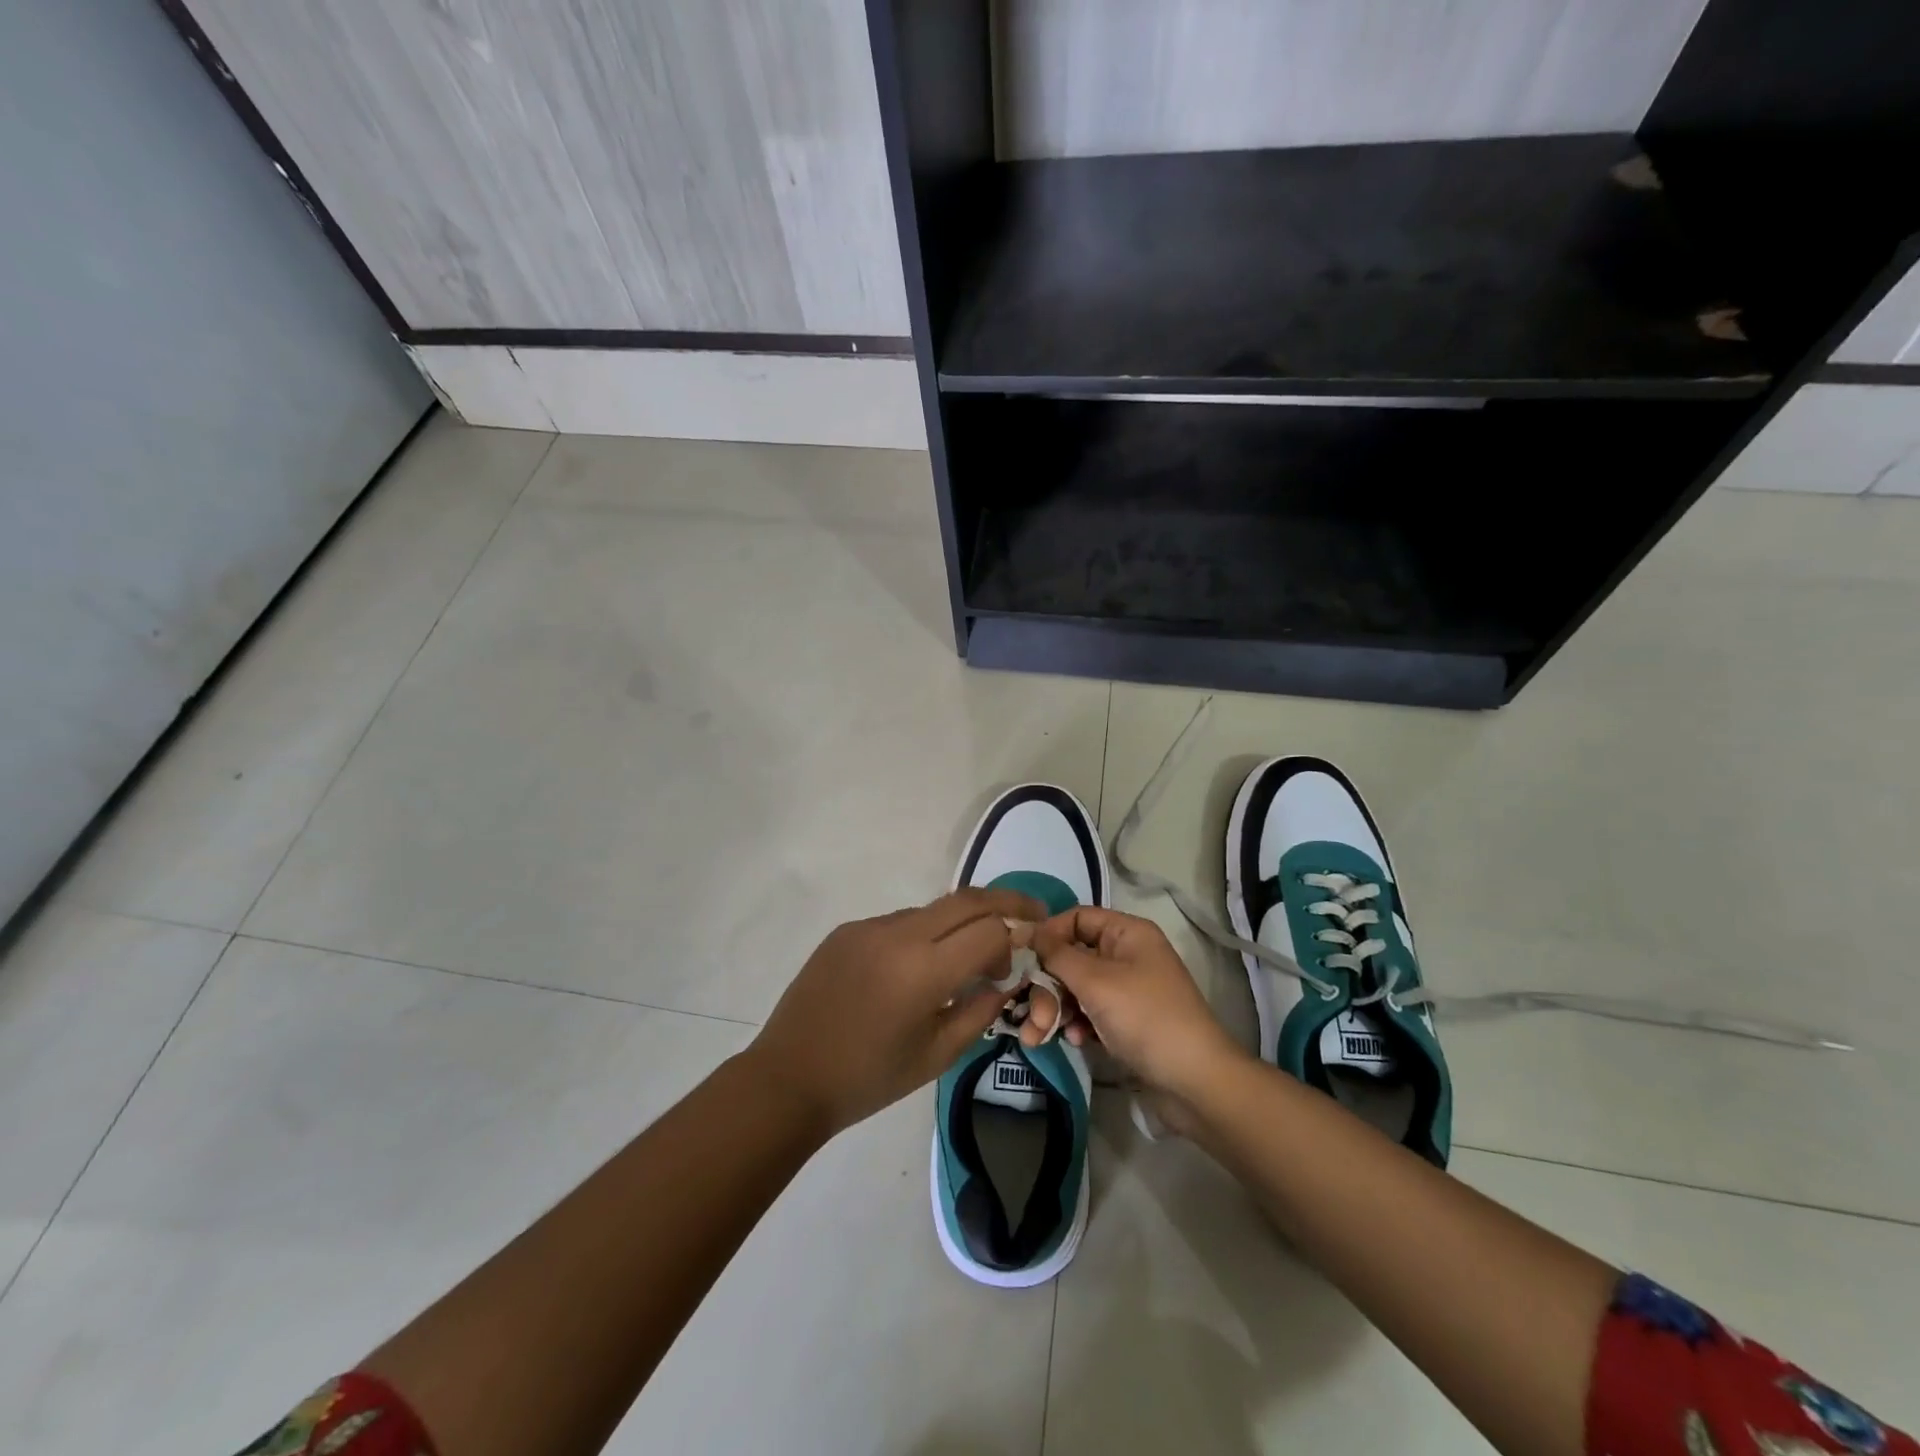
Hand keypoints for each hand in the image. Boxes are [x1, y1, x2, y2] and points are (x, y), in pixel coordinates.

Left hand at [747, 887, 1044, 1135]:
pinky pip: (899, 922)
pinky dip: (923, 935)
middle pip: (967, 900)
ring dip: (959, 924)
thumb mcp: (936, 1055)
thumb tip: (1005, 980)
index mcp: (922, 970)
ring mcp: (868, 927)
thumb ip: (979, 1012)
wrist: (789, 1078)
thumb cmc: (868, 1079)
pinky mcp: (847, 930)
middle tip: (1031, 914)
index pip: (990, 929)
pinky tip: (917, 969)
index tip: (1023, 956)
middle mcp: (897, 934)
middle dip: (1006, 903)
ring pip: (932, 910)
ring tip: (967, 959)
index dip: (1017, 937)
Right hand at [1028, 906, 1245, 1097]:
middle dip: (1047, 986)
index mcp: (1127, 933)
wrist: (1195, 1083)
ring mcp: (1127, 990)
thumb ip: (1056, 955)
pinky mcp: (1126, 1022)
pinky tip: (1073, 1040)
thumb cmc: (1145, 1018)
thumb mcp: (1096, 982)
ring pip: (1077, 988)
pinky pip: (1090, 1012)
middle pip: (1072, 957)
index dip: (1047, 935)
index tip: (1020, 959)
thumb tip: (1026, 930)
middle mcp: (1127, 955)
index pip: (1076, 919)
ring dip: (1055, 1009)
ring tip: (1037, 1036)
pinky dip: (1076, 1023)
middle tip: (1030, 1015)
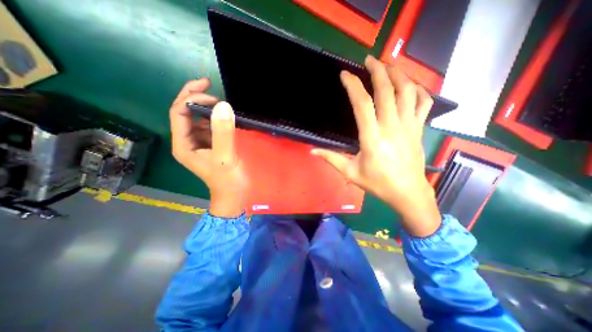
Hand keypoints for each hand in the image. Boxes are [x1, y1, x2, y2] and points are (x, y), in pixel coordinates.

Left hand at [168, 78, 247, 217]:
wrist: (234, 193)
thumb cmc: (227, 179)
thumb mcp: (225, 157)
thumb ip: (223, 133)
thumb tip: (223, 105)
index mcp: (183, 144)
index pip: (179, 112)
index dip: (191, 98)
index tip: (212, 93)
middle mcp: (187, 141)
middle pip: (184, 112)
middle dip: (195, 97)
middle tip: (212, 87)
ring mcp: (199, 142)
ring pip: (197, 117)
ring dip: (207, 106)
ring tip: (222, 103)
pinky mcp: (211, 144)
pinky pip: (209, 125)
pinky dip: (216, 117)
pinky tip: (225, 116)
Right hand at [312, 56, 440, 237]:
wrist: (407, 192)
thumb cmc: (377, 183)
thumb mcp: (351, 173)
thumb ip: (331, 159)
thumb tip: (313, 151)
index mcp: (372, 138)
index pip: (362, 104)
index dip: (353, 86)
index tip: (345, 75)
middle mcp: (391, 127)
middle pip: (387, 90)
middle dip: (378, 70)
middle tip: (369, 60)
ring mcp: (408, 126)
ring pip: (408, 91)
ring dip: (399, 74)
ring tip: (388, 66)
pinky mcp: (419, 129)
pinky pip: (424, 103)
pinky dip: (419, 90)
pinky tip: (410, 86)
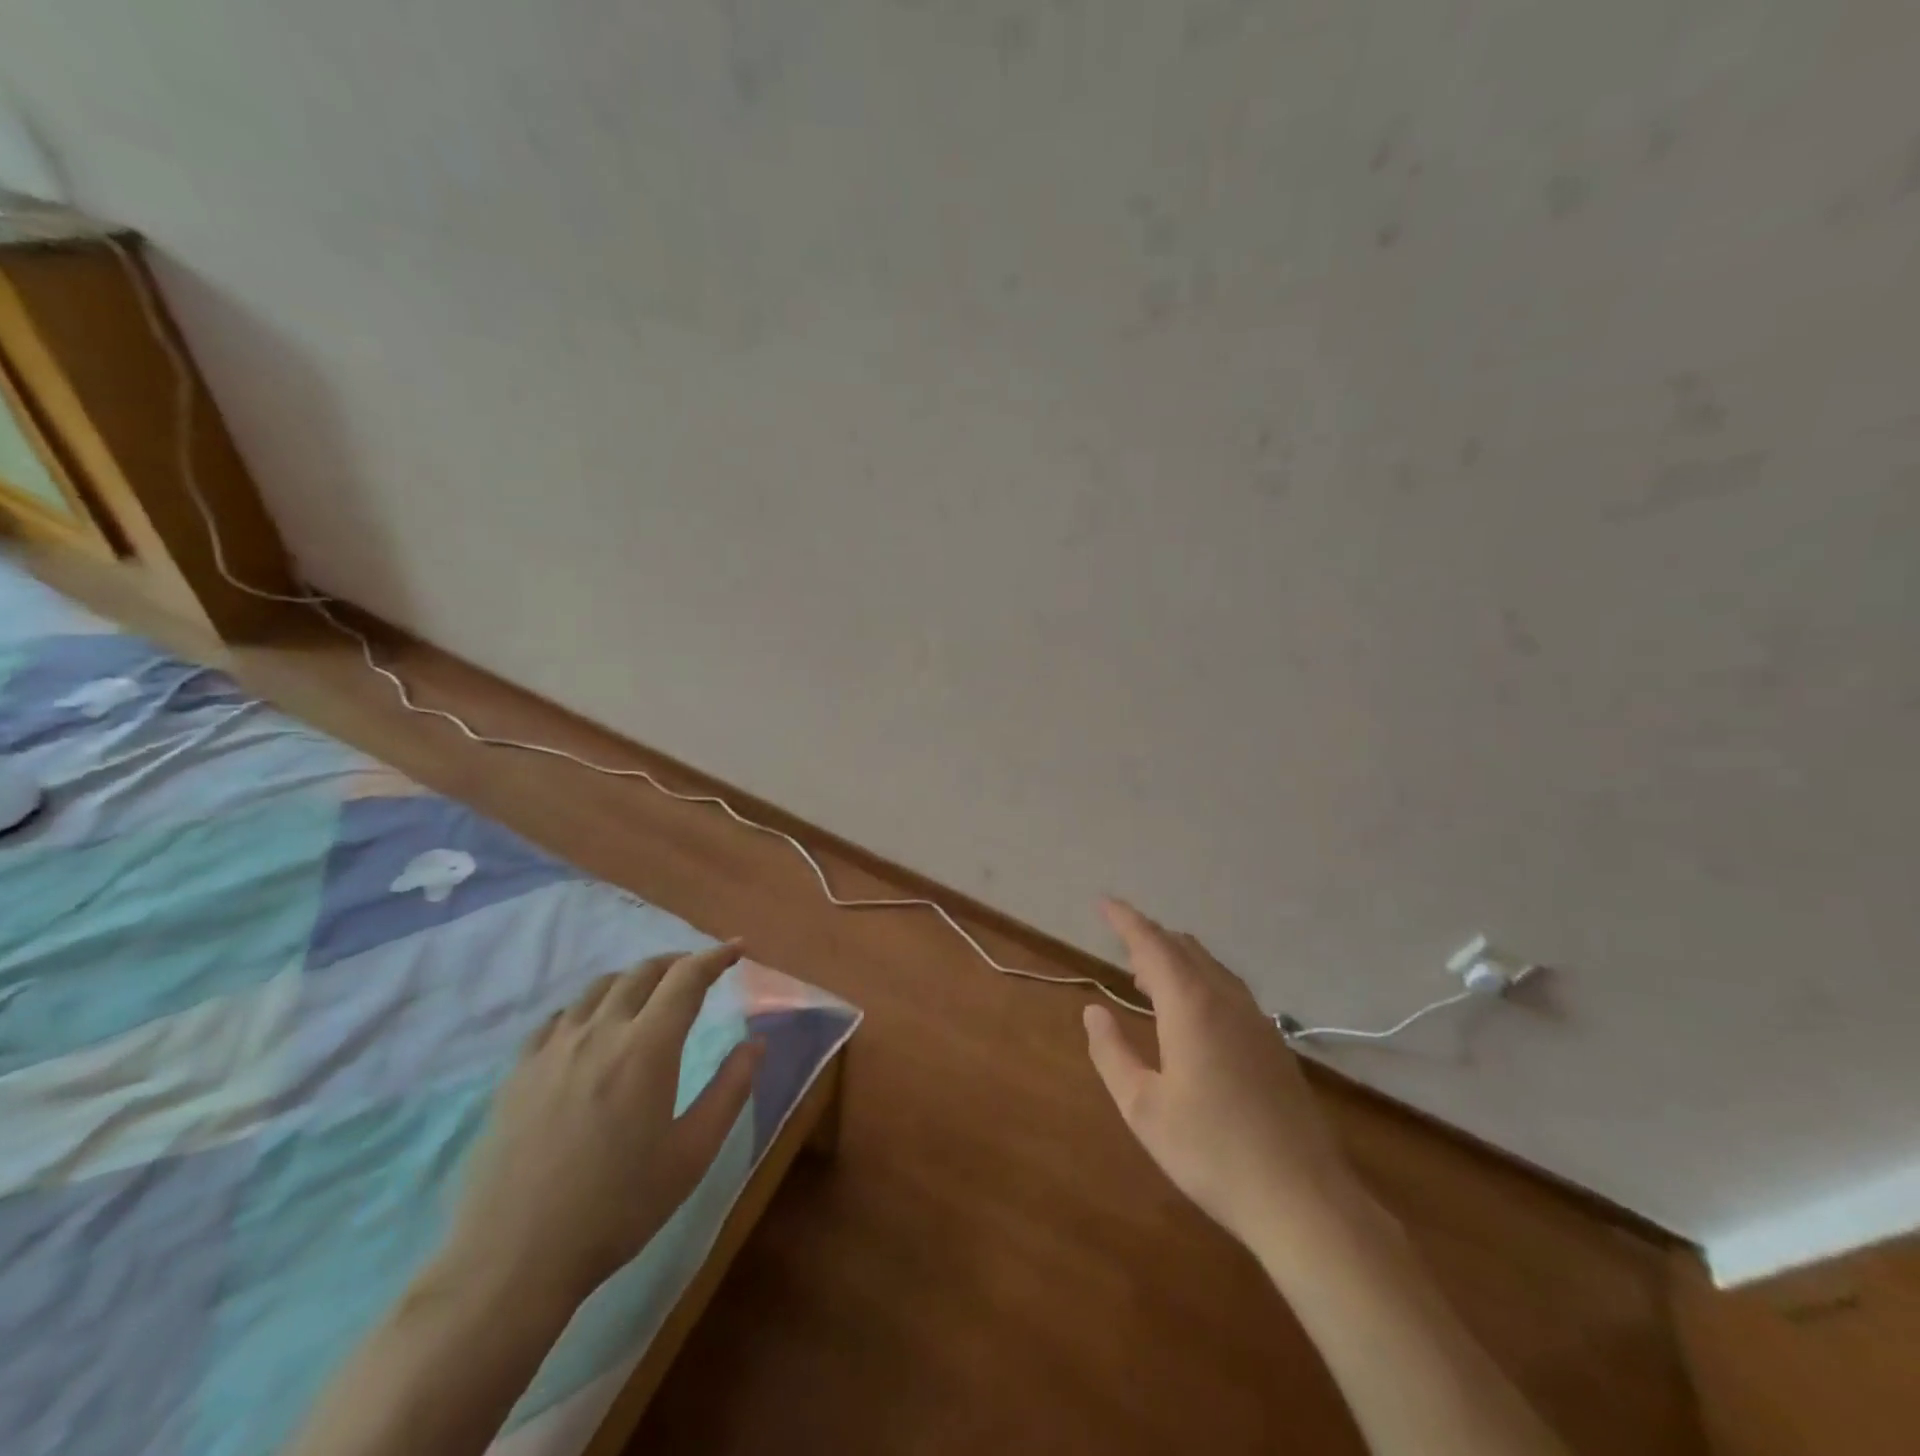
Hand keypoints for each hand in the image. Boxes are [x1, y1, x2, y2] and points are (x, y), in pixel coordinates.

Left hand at [442, 942, 761, 1306]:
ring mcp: (552, 1050)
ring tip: (650, 994)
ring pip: (599, 988)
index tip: (738, 949)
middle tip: (699, 971)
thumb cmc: (617, 1209)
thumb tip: (757, 1042)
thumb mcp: (692, 1154)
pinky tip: (591, 1027)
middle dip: (678, 962)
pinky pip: (558, 1018)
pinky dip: (588, 1006)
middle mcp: (599, 1033)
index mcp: (646, 1048)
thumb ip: (731, 1090)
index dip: (716, 957)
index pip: (687, 978)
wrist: (512, 1262)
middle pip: (643, 972)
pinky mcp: (517, 1073)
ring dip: (634, 979)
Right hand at [1084, 900, 1362, 1254]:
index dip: (1125, 919)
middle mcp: (1226, 1000)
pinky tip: (1192, 1014)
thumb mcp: (1143, 1107)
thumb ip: (1112, 1053)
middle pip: (1185, 948)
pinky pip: (1229, 990)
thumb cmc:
++++
Begin at the line that contains "pinky mcp: (419, 129)" and transcribe exactly, and only, each line through the final line of the data above, both included; the pictures do not go in.

REPLY
pinky mcp: (419, 129)
pinky pip: (424, 103)
pinky dip: (419, 90)
pinky tip: (410, 86)
Hand keypoints for each hand in the image. Boxes are [x1, y1, x2, y2] and points are (x, y), in pixel coordinates.

Left hand at [442, 942, 761, 1306]:
ring mcp: (552, 1050)
ring tip: (650, 994)
ring pip: (599, 988)
index tip: (738, 949)
middle tip: (699, 971)
thumb cmc: (617, 1209)
thumb tip: (757, 1042)
thumb mcp: (692, 1154)
pinky tip: (591, 1027)
middle dip: (678, 962)
pinky pip: (558, 1018)
pinky dip: (588, 1006)
middle mcp: (599, 1033)
index mcp: (646, 1048)
thumb ip: (731, 1090)
index dip: (716, 957)
index pip: (687, 978)
wrist: (512, 1262)
middle pip: (643, 972)
pinky mcp: (517, 1073)
ring dip: (634, 979)
Right hand at [1084, 900, 1362, 1254]:
index dip: (1125, 919)
middle mcp: (1226, 1000)
pinky tip: (1192, 1014)
thumb mcp: (1143, 1107)
thumb ip: (1112, 1053)
middle pip: (1185, 948)
pinky pip: (1229, 990)
thumb cmc:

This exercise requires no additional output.